5 career tips worth sharing
Kia ora koutou ITP Members and Supporters.
It's taken me all day to decide what to write about in my second post. Feeling spoilt for choice I started shaping up blogs on topics like upskilling and reskilling, labour market pressures, what's in a name - IT/ICT/Digital Technology, mental health and wellbeing, when will our industry embrace the gig economy, return to the office tension, the digital technology landscape in Aotearoa and many more.
You can look forward to insights on these in the weeks to come, I am even considering incorporating video logs and short interviews with fabulous industry folks as well so watch this space.
5 Career tips worth sharing
Instead today I decided to share some great career advice that has really come in handy for me this last week or so. Hopefully you will find something here useful no matter your role or stage in your career.
1. Listen, observe and ask questions
Be a sponge, listen and learn, your new workplace will likely have it's own language, acronyms, ways of doing things around here - if you don't know, ask, don't assume.
Take time to understand the organisation and the social context of your team. Now is the time for you to listen, respecting the team you are joining has forged the way before you came along, there will be plenty of time for you to offer advice on improvements later, once you have formed an understanding.
Vic's Tip - framing questions in terms of "I'm new around here, can you explain what you mean by that" or "this might sound like a dumb question but….." reminds everyone you need context and clarification.
2. Be grateful
Like in life, recognising the effort of others, how they have shared or assisted you, their role in your success no matter how tiny, goes an incredibly long way towards forming enduring, positive relationships.
When you are new to a role your time listening and asking questions is taking time away from the day jobs of others - remember to be grateful for their time, acknowledge the wisdom and insight they are sharing with you.
Being grateful is just good practice. I am in awe of most people, what they do and have achieved so anyone who wants to share their insights deserves my gratitude.
Vic's Tip - saying ngā mihi or thank you must be a genuine interaction, don't insult your colleague or be disingenuous. Be specific about what you are thankful for. Be genuine.
3. Don't blame the last guy!
Last week we had an online farewell for Paul Matthews, a lovely cohort of people Paul has positively impacted through the years gave lovely messages of support for his contribution and wished him success in the future.
I was once told by a manager, his key to success in a new role was to blame the last guy. In my experience this might work once but ethically it doesn't sit well for me - my personal mantra is to own it, the good and the bad.
Vic's Tip - blaming others achieves nothing in the scheme of things.
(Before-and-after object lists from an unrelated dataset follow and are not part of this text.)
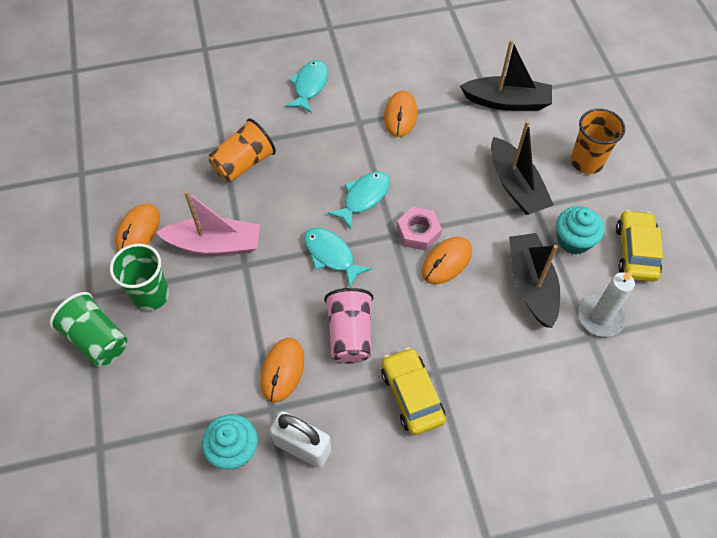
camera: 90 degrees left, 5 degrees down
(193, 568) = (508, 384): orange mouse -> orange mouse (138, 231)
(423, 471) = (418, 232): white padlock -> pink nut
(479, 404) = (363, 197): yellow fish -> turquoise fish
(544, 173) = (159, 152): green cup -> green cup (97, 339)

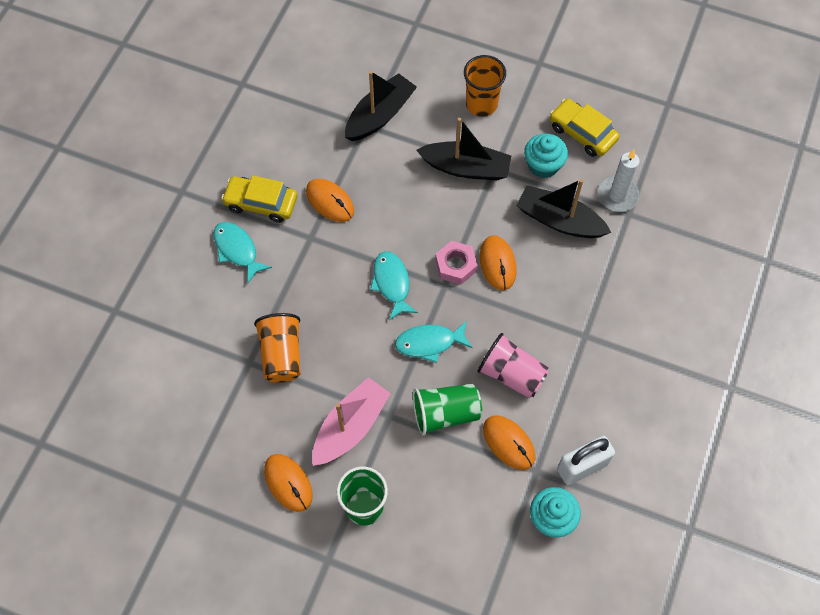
camera: 55 degrees left, 5 degrees up
(97, 339) = (377, 574): green cup -> green cup (445, 413)
(412, 395) = (592, 364): yellow car -> yellow car (261, 203)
Find the solution not the culprit is another great piece of advice I was once given, everyone makes mistakes - even you will.
4. Collaborate, collaborate, collaborate
Sometimes expressed as there is no "I" in team, or don't be a lone wolf, or we can do more together.
Collaborating means you can solve challenges, learn from each other, foster teamwork, discover new opportunities.
Try understanding your team as the sum of their parts, or strands of harakeke woven into a kete, and understand where your strengths support the strength of this team. Collaborating and leveraging each other will lead to amazing outcomes.
Vic's Tip - creating a collaborative workplace takes time and commitment, look for opportunities to connect with others. These could be to review your work, brainstorm an idea or develop a solution. Once other people see how successful a collaborative style of working can be they will want to join in.
5. Learn to become self aware
Everything we do has an impact on others, sometimes it's tiny and not obvious, other times it can be quite significant. We are often asked to bring our authentic selves to work but this requires self awareness. Explore and understand your own values, motivations and drivers.
Pay attention to what's going on around you. Try to read the impact you are having when speaking or acting. Equally pay attention to what others do that bothers you. Try to discover your blind spots and find people in your team who naturally cover them, keep these people close (believe me they are gold).
Vic's Tip - learn what pushes your buttons, what is your kryptonite so to speak. If you do react in the moment make the time to review what happened later when you feel calm and think about what you could have done differently. For me it's narcissists.
Too much advice?
I've been given other advice over the years of course - "friendly not friends", be organised, look after yourself, always take a lunch break, write everything down, never give up, focus on the outcomes - some has it's place at different times, the rest can be ignored.
I guess that's one of our greatest challenges in life, how to parse all of the advice we are given and select what is right for us to act on!